TEXT PASSAGE:
However, faster-whisper doesn’t always get it right, especially if you speak Australian - or with another accent.

How might we make faster-whisper work better for voices like yours?

Fine-tuning

The answer is fine-tuning. In machine learning, fine-tuning is the process of taking a trained model - like Whisper - and adjusting the internal weights and biases of the model - its internal mathematical representation - with data that has a closer distribution to the task you want to use the model for. In simple terms, it means teaching Whisper how to speak Australian!

Bonza. Or if you’re from Radelaide, heaps good.

Datasets for fine-tuning Whisper

But where do you get data to fine-tune Whisper from?

Enter the Mozilla Data Collective. The new home of Mozilla Common Voice datasets, the Mozilla Data Collective is rebuilding the AI data ecosystem with communities at the centre. Built by and for the community in a transparent and ethical way - unlike other datasets collected via less scrupulous means - the Mozilla Data Collective houses one of the largest open English speech datasets in the world. MDC allows data contributors to create data — through Common Voice — curate that data, and then control who has access to that data for what purposes.

And since 2022, Mozilla Common Voice has allowed data contributors to specify the accents they speak with - and luckily - there are about 700 unique speakers in the Common Voice dataset who’ve indicated they speak with an Australian accent.

And we can use that data for fine-tuning Whisper, and help faster-whisper - and Home Assistant - work better for our voices.

Tutorial specifics (100 mins) Pre-requisites
  • The pre-prepared Australian-accented speech dataset
  • Python on your workstation
  • Some exposure to Python code, however the tutorial will go step by step

Optional

  • A Hugging Face account
  • Ideally, some exposure to Hugging Face Transformers
1-15 mins: Introduction and context setting (15 mins)
  • Kathy will provide an introduction to speech recognition models, and briefly outline why fine-tuning is often needed to make a speech recognition model work for particular voices.
  • She will cover the Whisper models, and an overview of the data that was used to train them - and explain why it has several shortcomings for uses such as Home Assistant. She will cover the trade-off between model size and accuracy, and why it is that smaller speech recognition models are used on embedded hardware, such as the Home Assistant Voice Preview device.

SUPPLIED DATA:
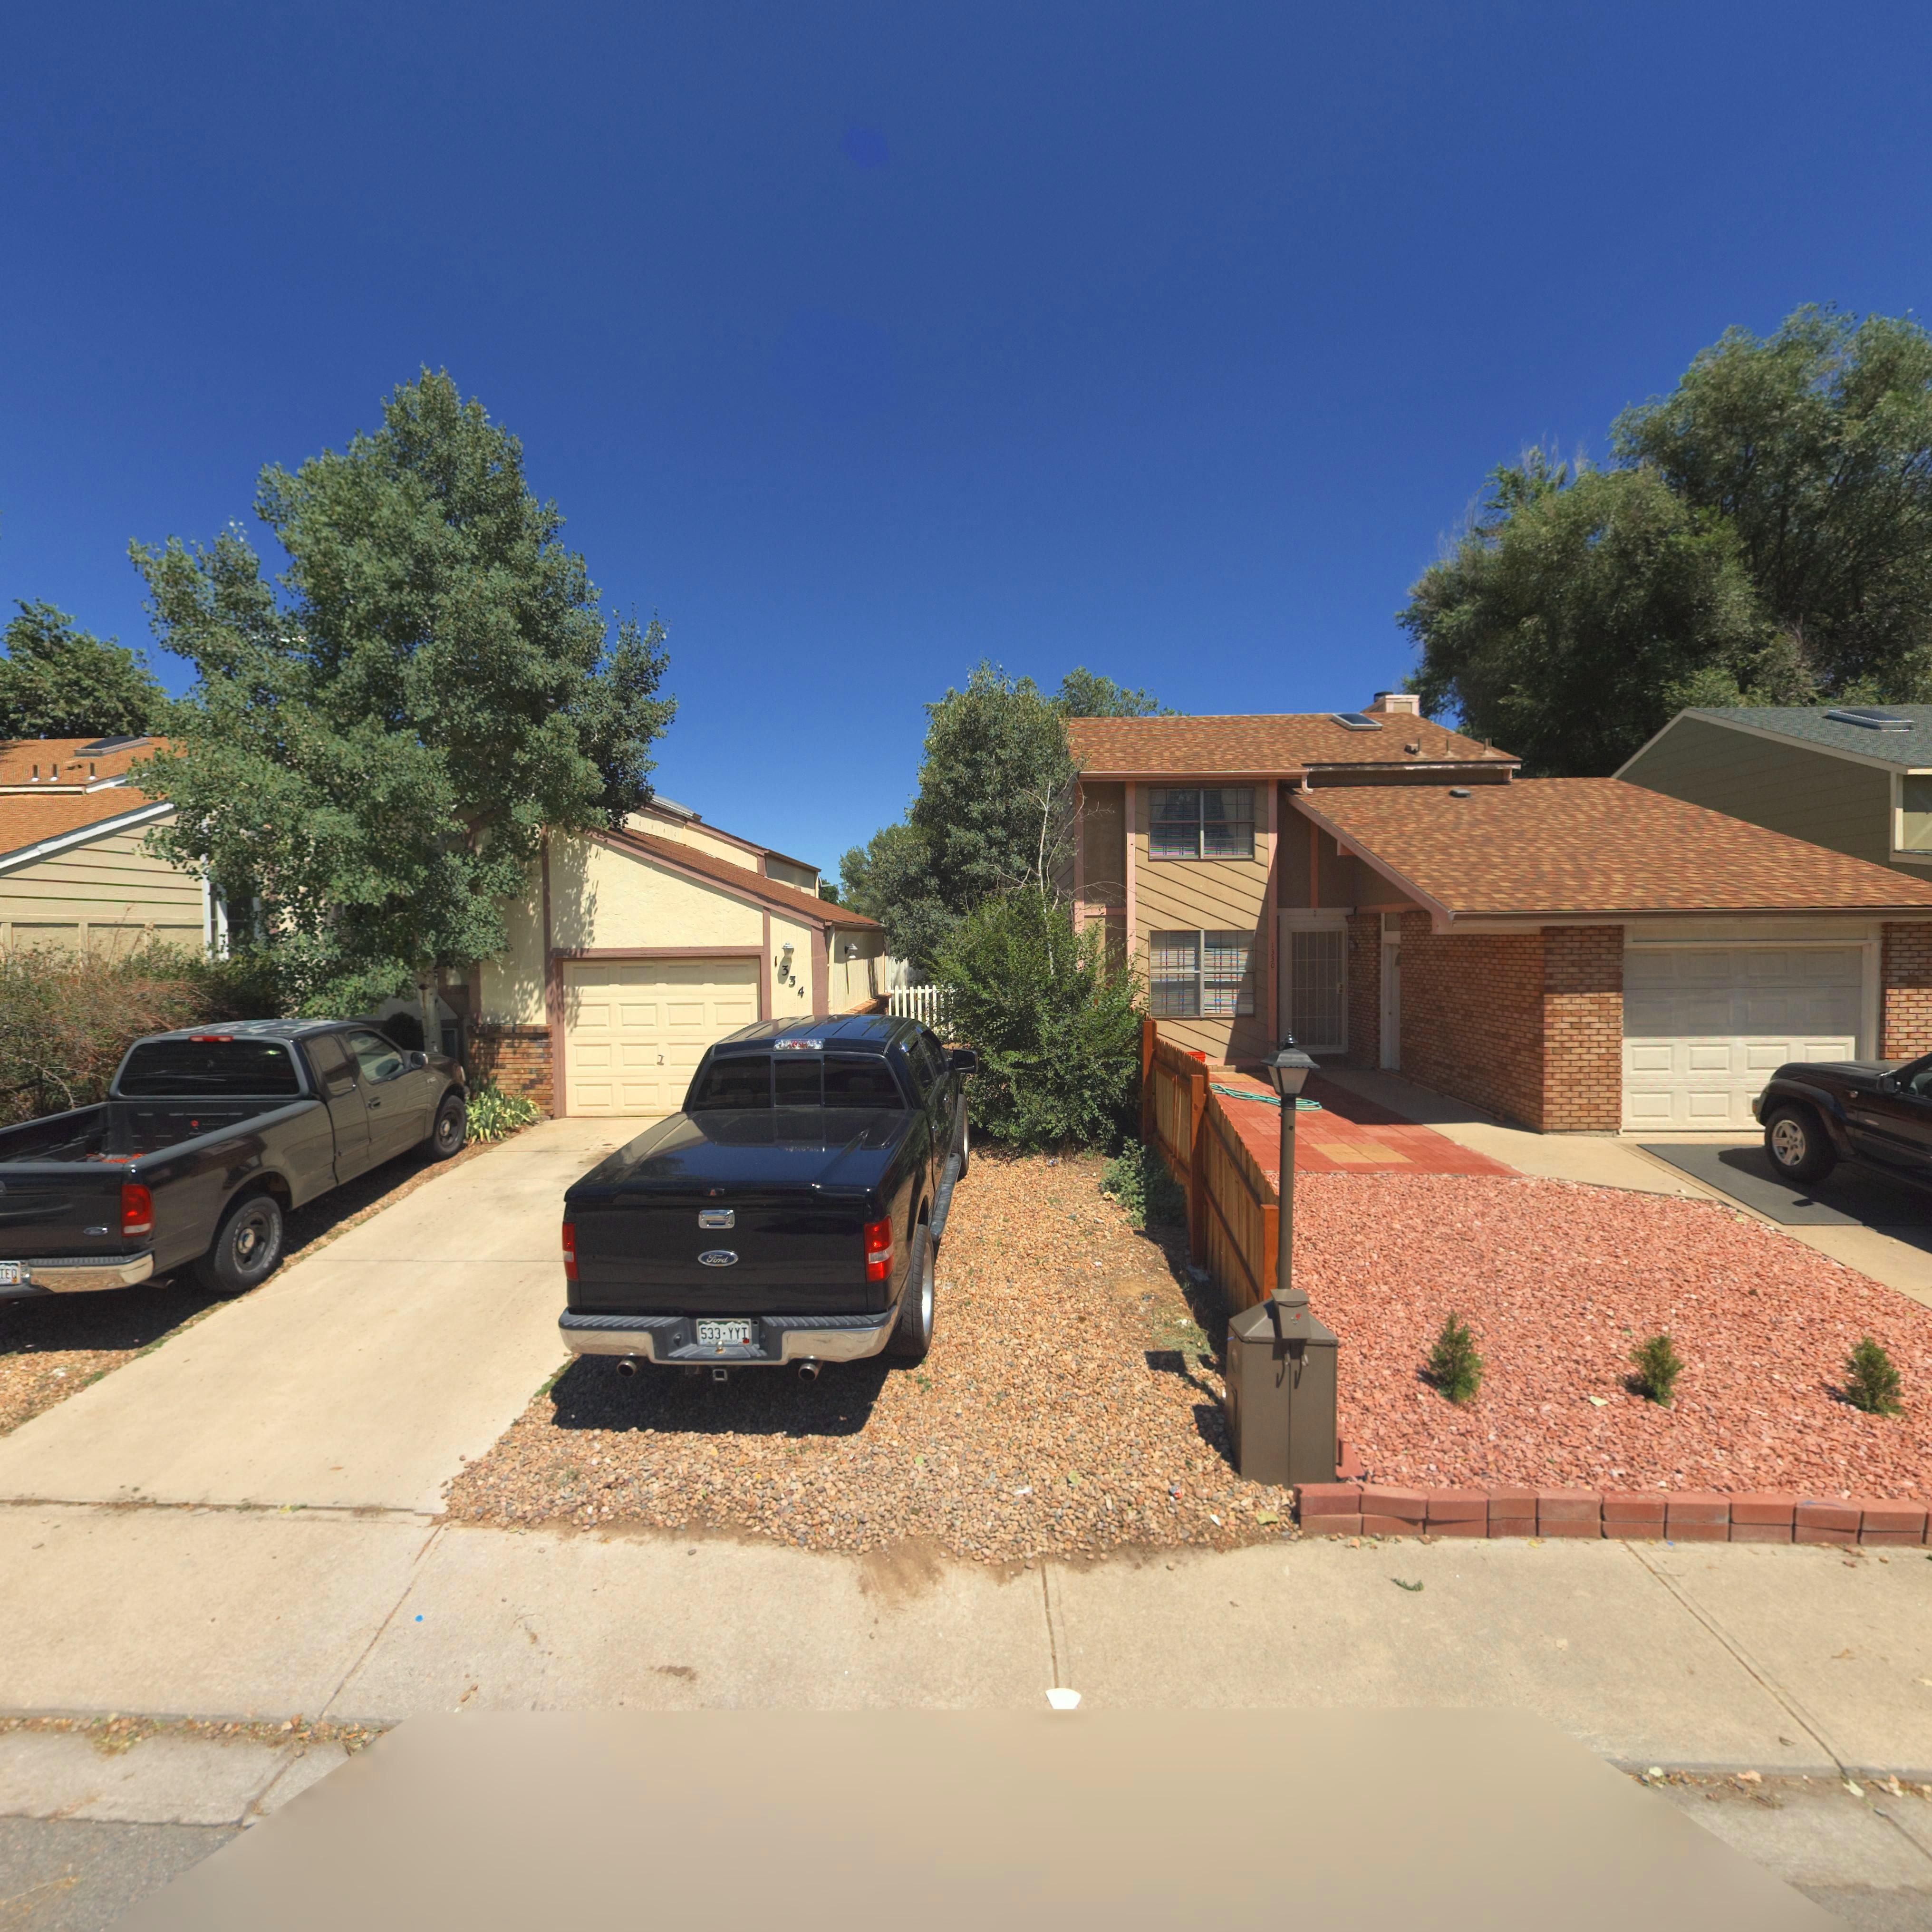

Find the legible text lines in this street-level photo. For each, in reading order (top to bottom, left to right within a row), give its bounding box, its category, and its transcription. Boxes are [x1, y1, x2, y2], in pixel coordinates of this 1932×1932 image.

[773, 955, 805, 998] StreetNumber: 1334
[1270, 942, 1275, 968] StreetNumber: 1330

DIRECTIONS FOR THIS TASK:
Continue the passage about fine-tuning Whisper for Australian accents from the point where it stops.

IN RESPONSE:
  • She will provide an overview of the Common Voice dataset, and how accents are represented in the dataset.
  • She will show how accent data can be extracted from the Common Voice dataset, but rather than spend the Tutorial time on this, will provide a pre-extracted dataset for people to use.
15 mins - 35 mins: Environmental setup (20 mins)
  • Drawing from the Mozilla.AI blueprint for fine-tuning ASR models using Mozilla Common Voice datasets, Kathy will help people set up the environment for the tutorial on their laptops, using Google Colab.
  • https://blueprints.mozilla.ai/all-blueprints/finetune-an-asr-model-using-common-voice-data
  • Additional time is allowed here because it can be difficult to set up and people may not have used it before. If participants have successfully set up their environment, they can move ahead with the tutorial.
35 mins - 55 mins: Data preparation steps (20 mins)
  • The most time consuming part of the tutorial will be the data loading and preparation steps. This requires e.g. conversion of audio files to a particular bitrate, and conversation of the dataset to a particular structure.
55 mins -75 mins: Fine-tuning using a GPU (20 mins)

In this step of the tutorial, the model is fine-tuned using the Common Voice data

75 mins - 85 mins: Evaluating the fine-tuned model (10 mins)
  • In this step of the tutorial, the model that has been fine-tuned is evaluated to see how well it works with participants’ voices.
85 mins - 90 mins: Discussion on what worked well and what didn’t, and the need for additional training data for fine-tuning (5 mins)
  • In this step of the tutorial, Kathy will lead a discussion on what worked well and what didn’t for fine-tuning. She will explore with participants what additional data would be useful for fine-tuning Whisper for use with Home Assistant, and some avenues for collecting this data, such as through Mozilla Common Voice and the Mozilla Data Collective.
90 mins - 95 mins: Converting fine-tuned model to faster-whisper format and replacing in Home Assistant
  • Using the faster-whisper repo, Kathy will demonstrate how to convert the trained model into the faster-whisper format for use in Home Assistant.
95 mins - 100 mins: Wrap up and close

Kathy will wrap up by leading a discussion on how well the fine-tuned model worked, and what additional data could make a Home Assistant model better for Australian English speakers.